Context & Problem
Municipal land-use documents and zoning laws are notoriously dense and challenging to parse. When citizens or paralegals interact with standard text-retrieval systems or generic LLMs, the models frequently hallucinate or fail to pull the exact municipal codes required for compliance.
As part of my Master's capstone project, I am building an intelligent retrieval system tailored specifically for San Diego land-use regulations that enforces high precision and factual grounding.
Architecture & Approach
To ensure the system retrieves accurate legal phrasing, I bypassed standard embedding models and rigorously benchmarked a domain-adapted Legal-BERT model against the baseline MiniLM architecture.

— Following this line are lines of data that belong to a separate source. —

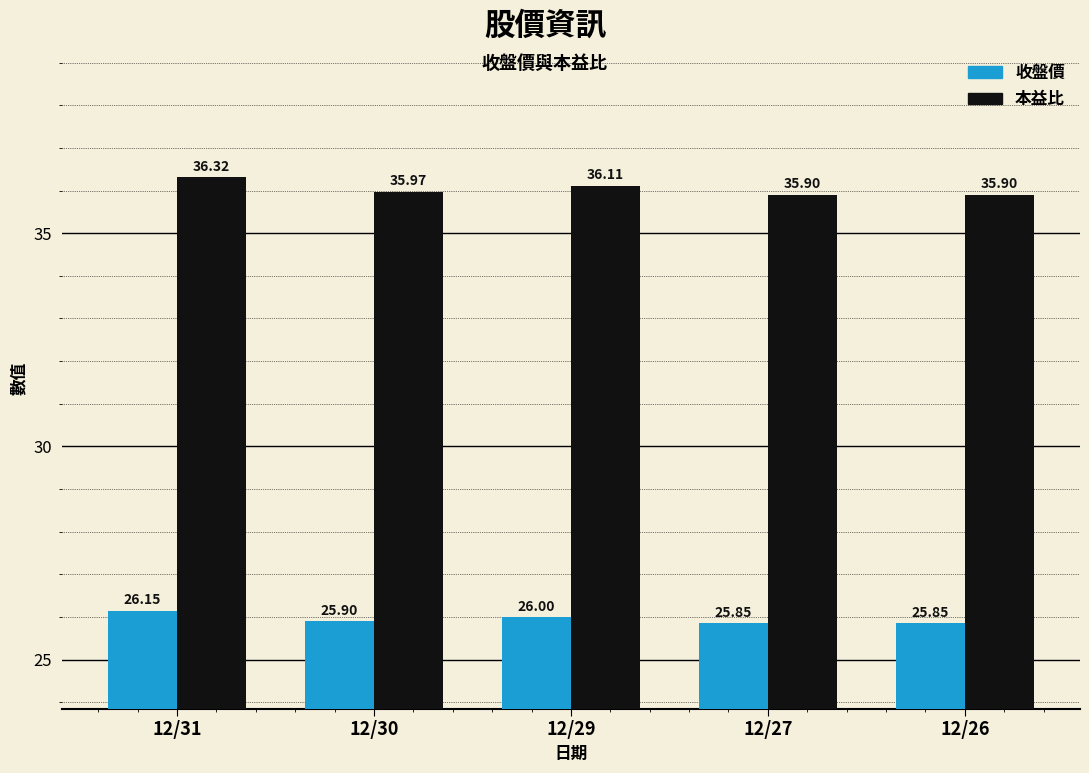

What is the total value across all series at 12/27?

61.8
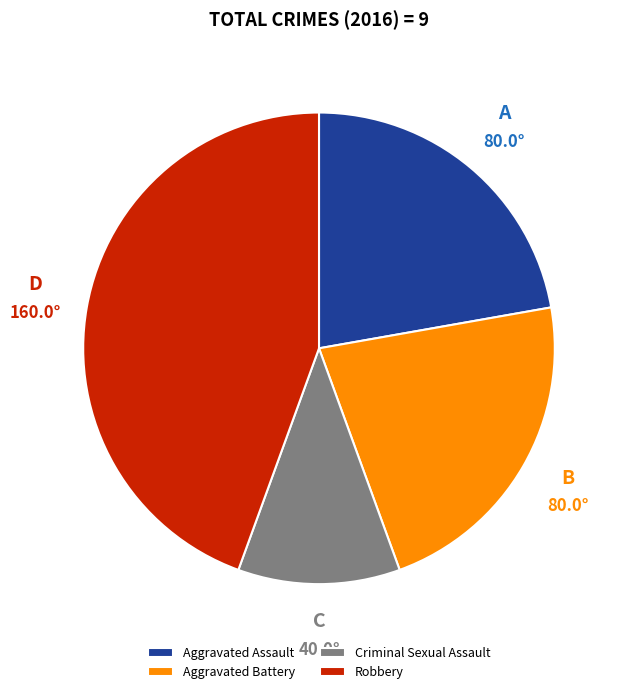

What is the largest slice in the pie chart?

Robbery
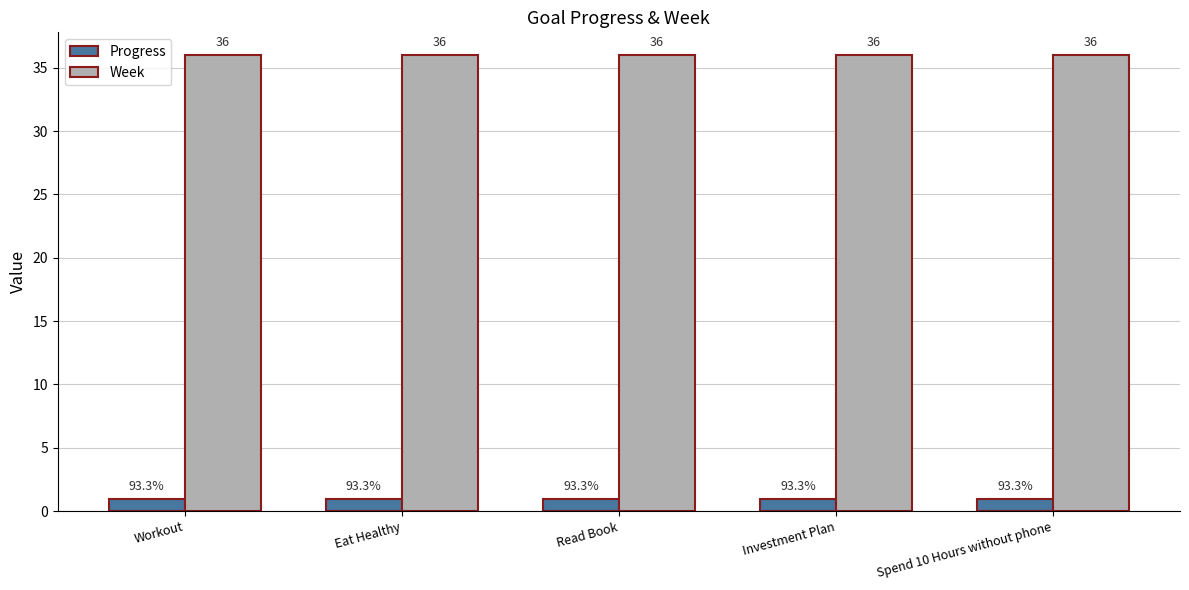

What is the label of the 5th bar from the left?

Spend 10 Hours without phone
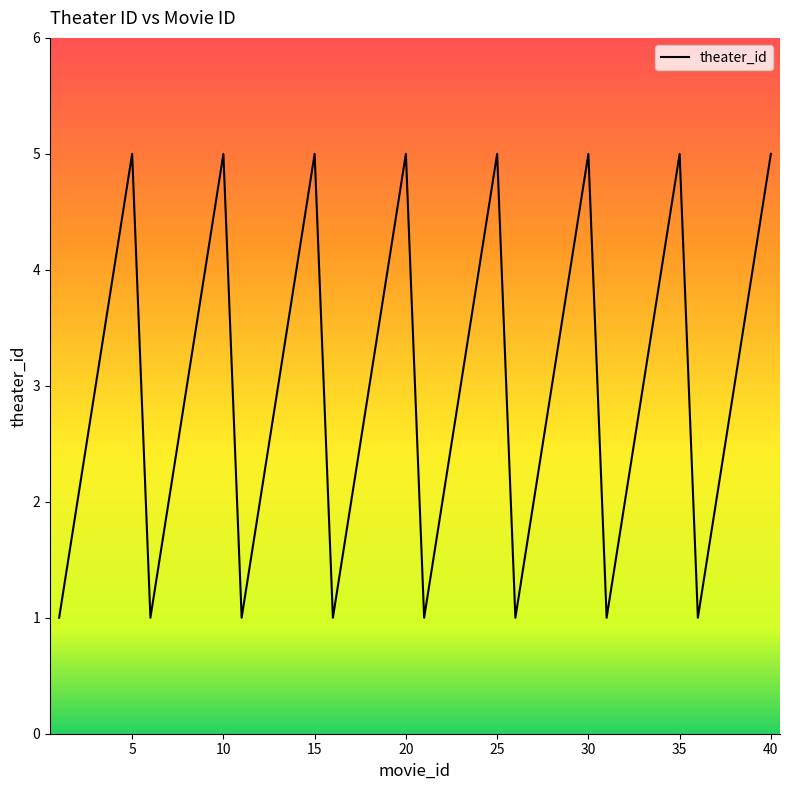

What is the greatest value displayed?

5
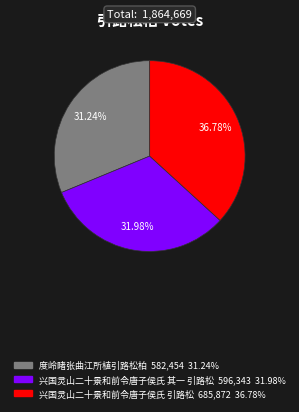

What is the largest slice in the pie chart?

兴国灵山二十景和前令唐子侯氏 引路松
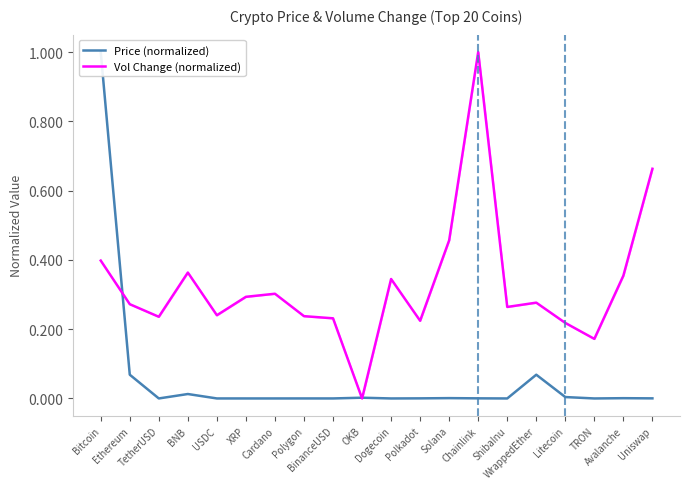

The Vol Change (normalized) series shows 0.1 at Ethereum. True or false?

False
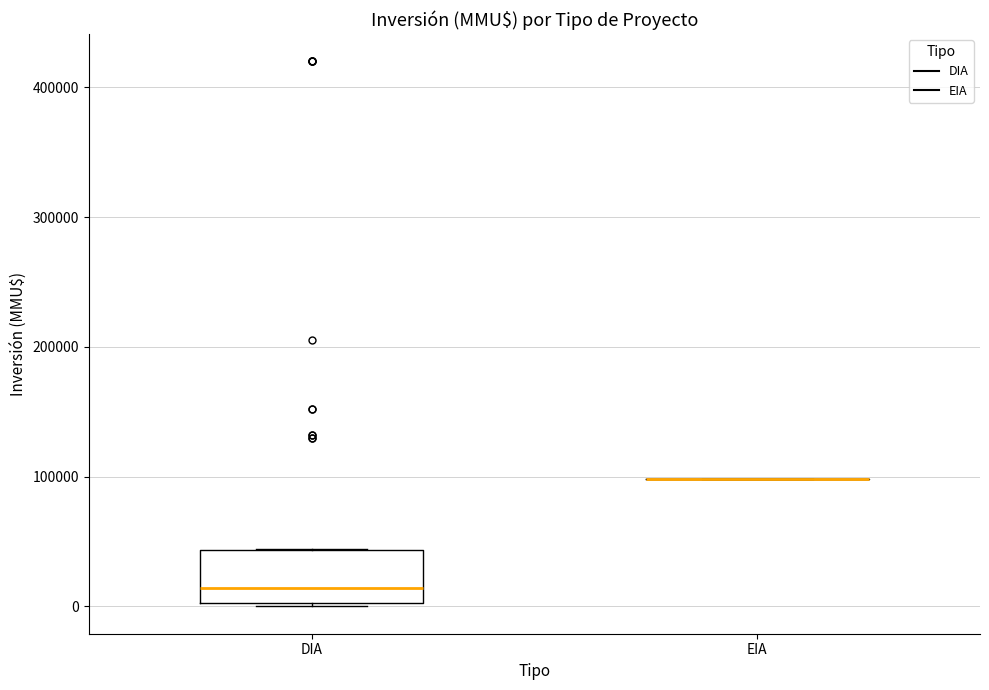

Which box is the tallest, from its lower edge to its upper edge?

DIA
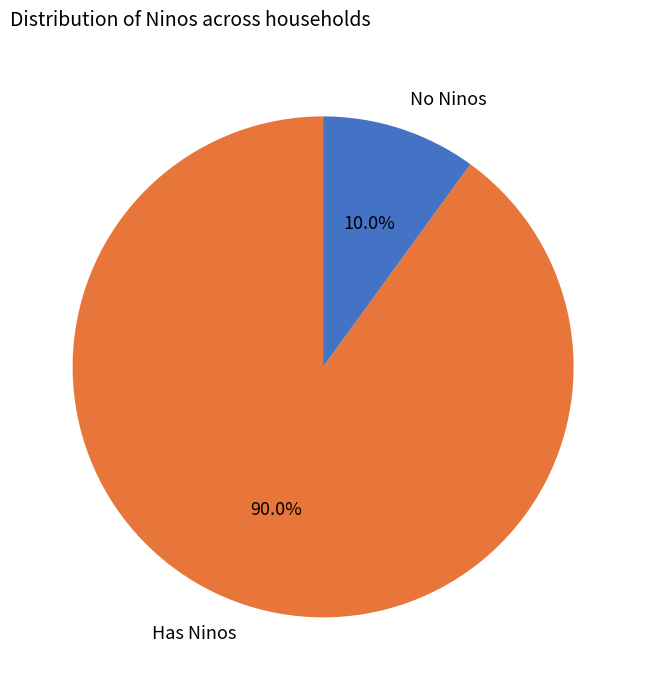

To the nearest percent, what is the average slice percentage?

50%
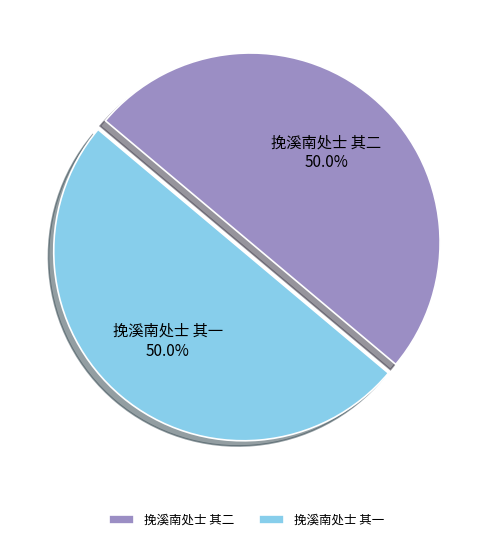

The 挽溪南处士 其二 slice represents 50% of the pie. True or false?

True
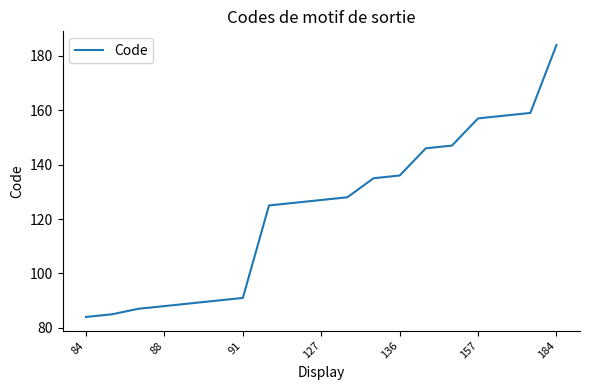

What is the difference between the maximum and minimum values?

100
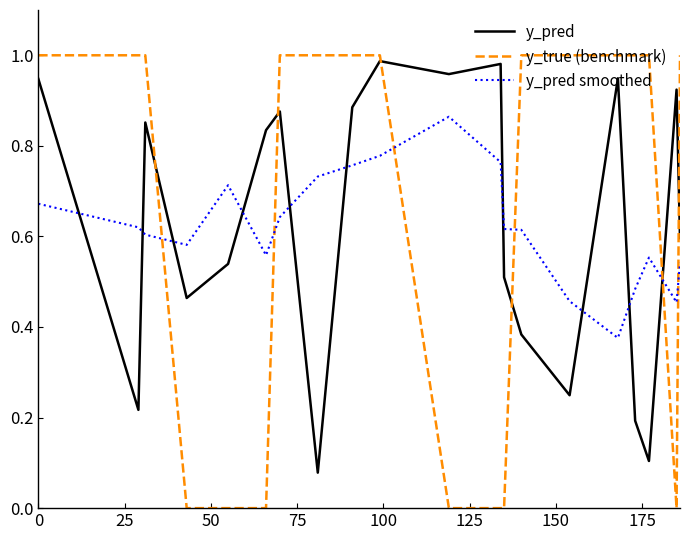

Which series has the widest spread of values?

y_true (benchmark)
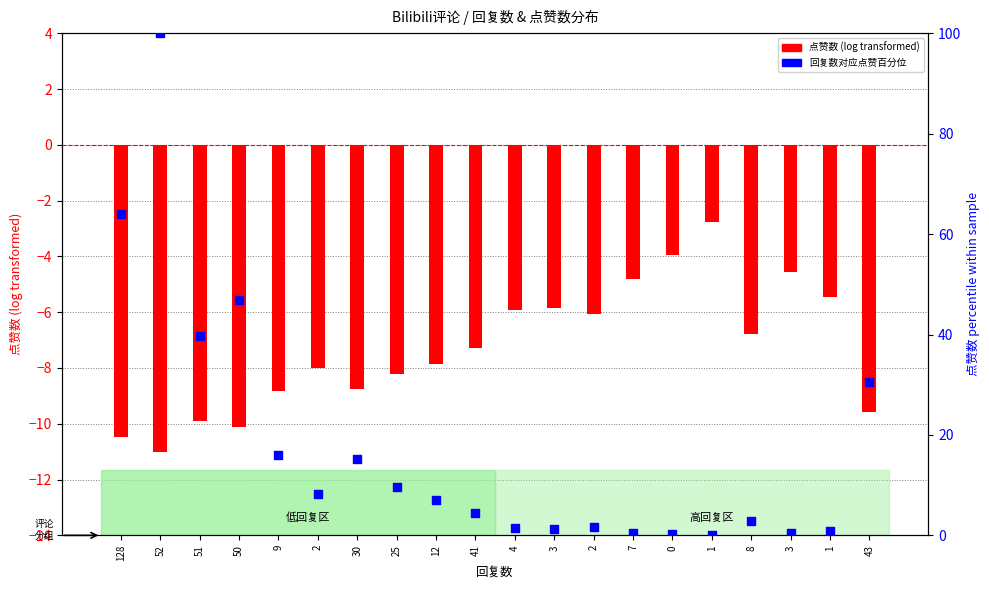

What is the total value across all series at 7?

-4.3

Because real-world user queries for zoning laws are complex and multi-faceted, I engineered a synthetic 50-query "Ground Truth" dataset using Gemini 2.0 Flash, built directly from legal document chunks. This dataset anchors the evaluation pipeline.
To validate the generation phase, the pipeline assesses outputs using a multi-metric approach: ROUGE-L for structural similarity, BERTScore for semantic similarity, and a strict LLM-as-a-judge faithfulness scoring mechanism to completely penalize hallucinations.
Key Results
- Outperformed baseline architectures in both Mean Reciprocal Rank (MRR) and Hit Rate precision.
- Quantifiably mitigated hallucination rates through the implementation of a strict faithfulness evaluation pipeline.
- Final capstone deployment and end-to-end user evaluation in progress.